### SOURCE INFORMATION

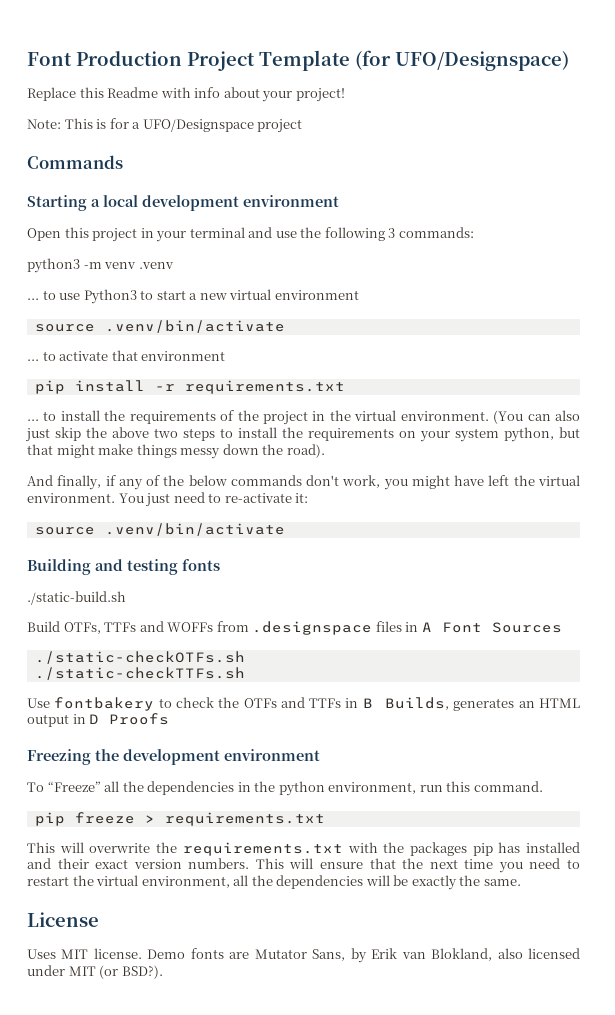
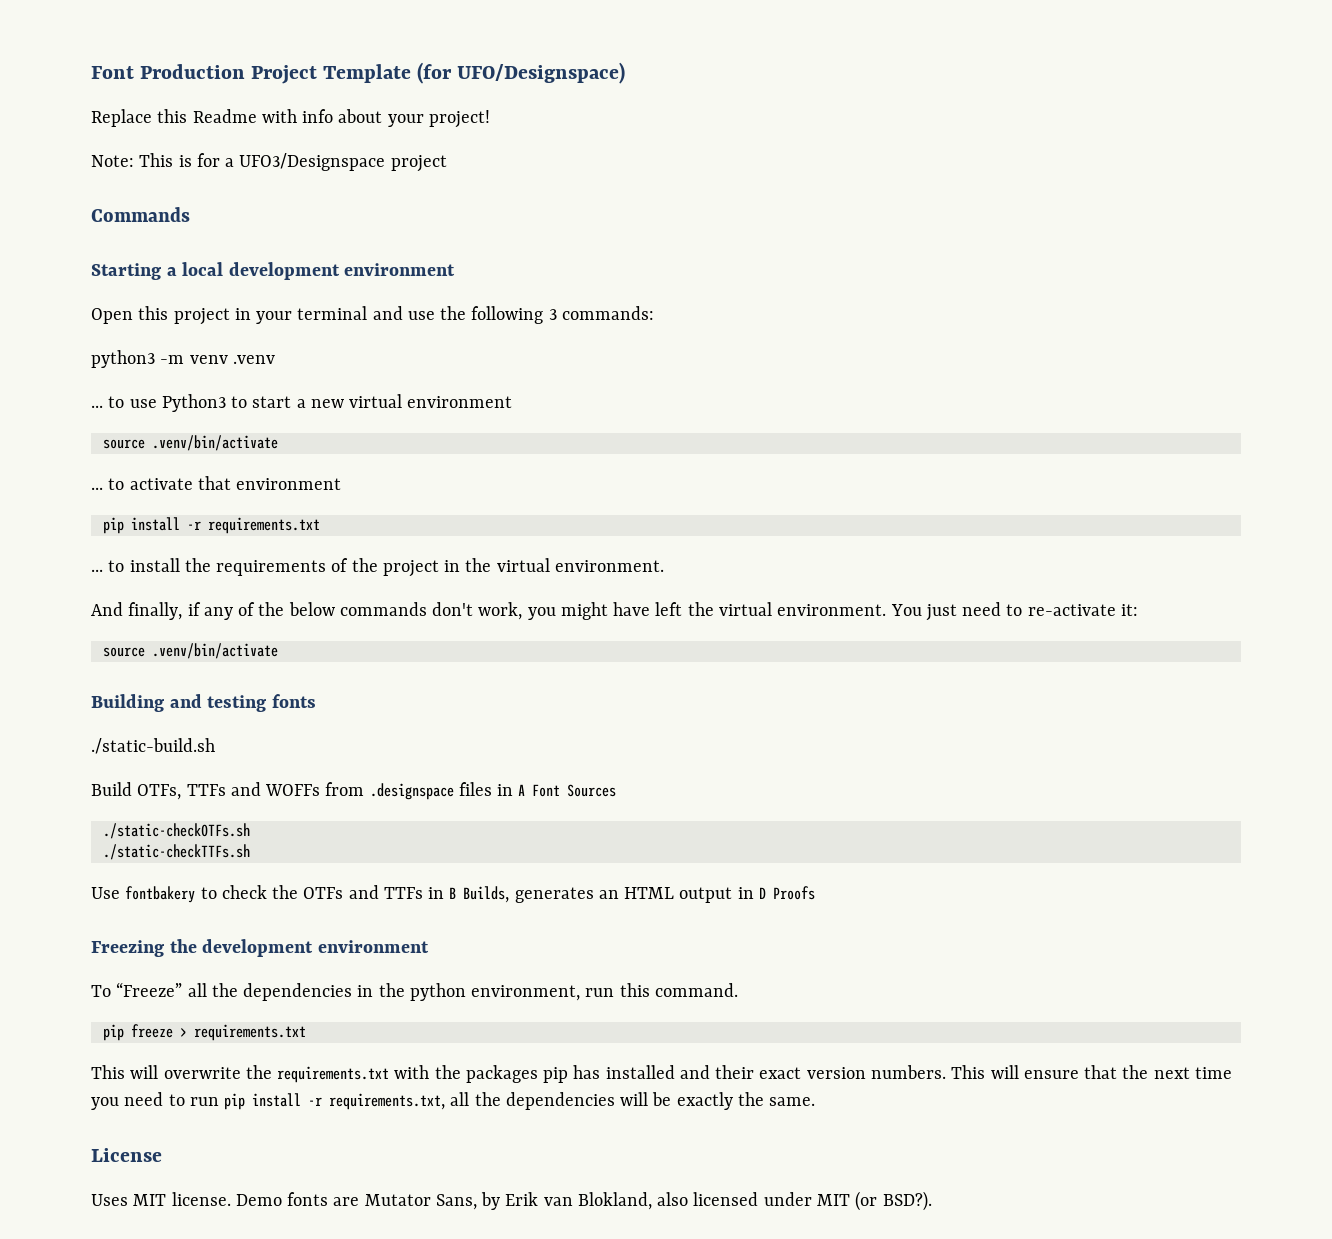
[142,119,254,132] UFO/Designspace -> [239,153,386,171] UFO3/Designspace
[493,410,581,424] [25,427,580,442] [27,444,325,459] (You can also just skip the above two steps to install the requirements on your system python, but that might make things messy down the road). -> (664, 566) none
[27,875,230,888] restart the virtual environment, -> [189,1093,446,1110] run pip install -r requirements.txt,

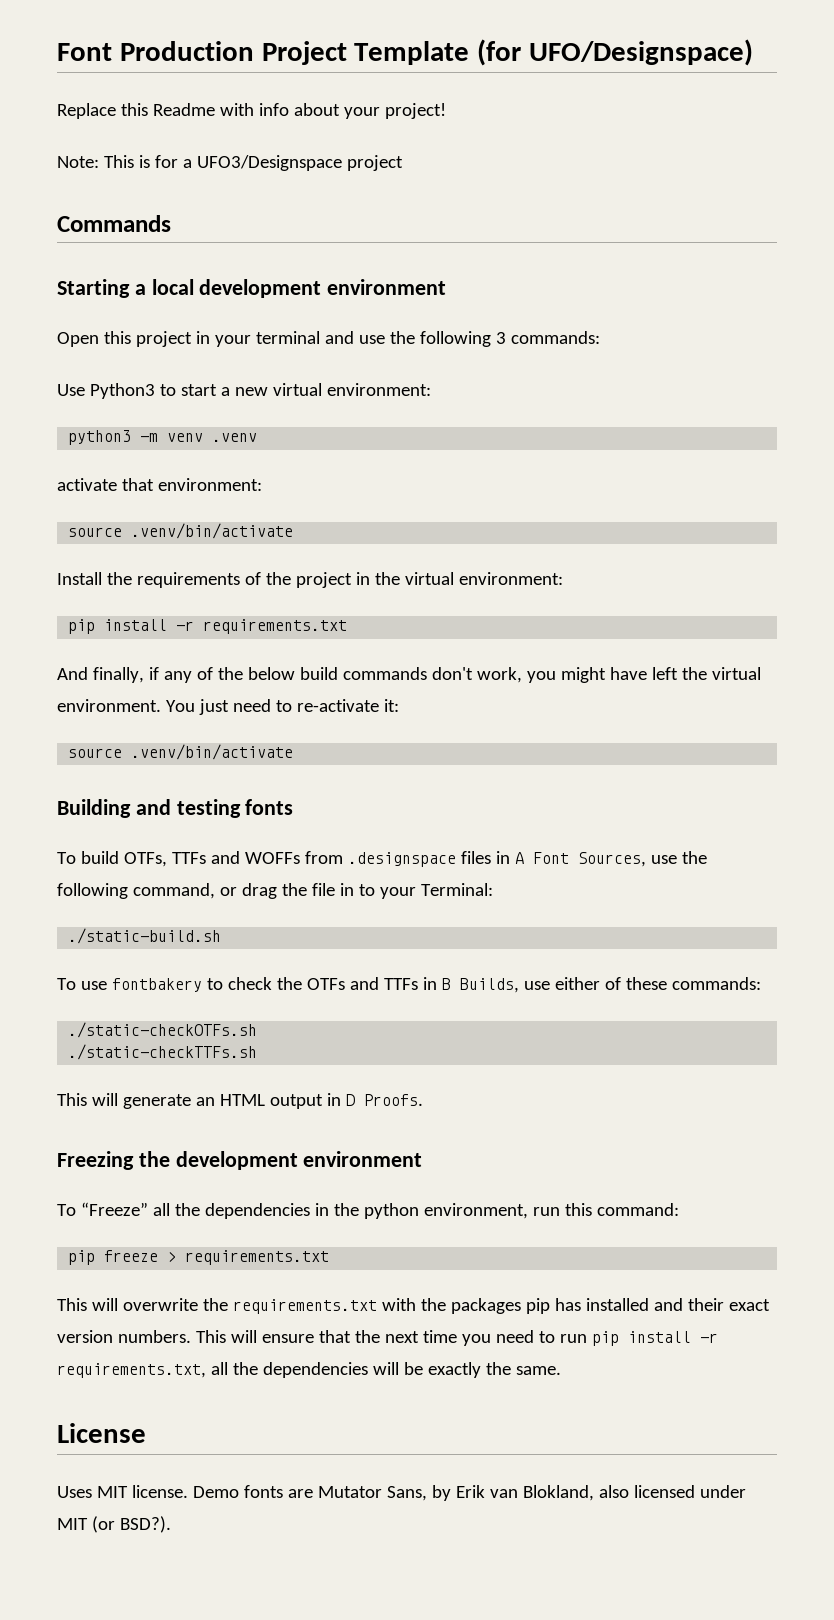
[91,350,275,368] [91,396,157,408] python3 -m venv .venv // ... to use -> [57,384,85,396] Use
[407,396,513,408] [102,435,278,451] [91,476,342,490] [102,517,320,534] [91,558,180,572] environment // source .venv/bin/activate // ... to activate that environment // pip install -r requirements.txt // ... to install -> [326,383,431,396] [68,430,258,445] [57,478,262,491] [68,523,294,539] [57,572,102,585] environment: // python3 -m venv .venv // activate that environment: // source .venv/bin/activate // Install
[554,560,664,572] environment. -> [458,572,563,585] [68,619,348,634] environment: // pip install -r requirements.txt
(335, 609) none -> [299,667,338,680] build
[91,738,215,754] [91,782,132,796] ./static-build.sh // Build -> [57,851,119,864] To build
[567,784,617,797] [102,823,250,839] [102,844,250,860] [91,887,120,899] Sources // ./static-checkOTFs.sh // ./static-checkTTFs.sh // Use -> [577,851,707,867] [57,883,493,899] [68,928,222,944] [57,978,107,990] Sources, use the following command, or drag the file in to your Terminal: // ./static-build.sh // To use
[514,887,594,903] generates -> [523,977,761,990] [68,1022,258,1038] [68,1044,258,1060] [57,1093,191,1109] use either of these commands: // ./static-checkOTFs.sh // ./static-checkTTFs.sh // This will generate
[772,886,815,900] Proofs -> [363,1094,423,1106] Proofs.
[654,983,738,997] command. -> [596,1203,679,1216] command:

### WORK REQUEST
Your task is to repeat exactly the lines from the beginning of the data to the line that contains "[91,350,275,368] [91,396,157,408] python3", both ends included, leaving out pictures.

### ANSWER SPACE
[142,119,254,132] UFO/Designspace -> [239,153,386,171] UFO3/Designspace
[493,410,581,424] [25,427,580,442] [27,444,325,459] (You can also just skip the above two steps to install the requirements on your system python, but that might make things messy down the road). -> (664, 566) none
[27,875,230,888] restart the virtual environment, -> [189,1093,446,1110] run pip install -r requirements.txt,

[91,350,275,368] [91,396,157,408] python3 -m venv .venv // ... to use -> [57,384,85,396] Use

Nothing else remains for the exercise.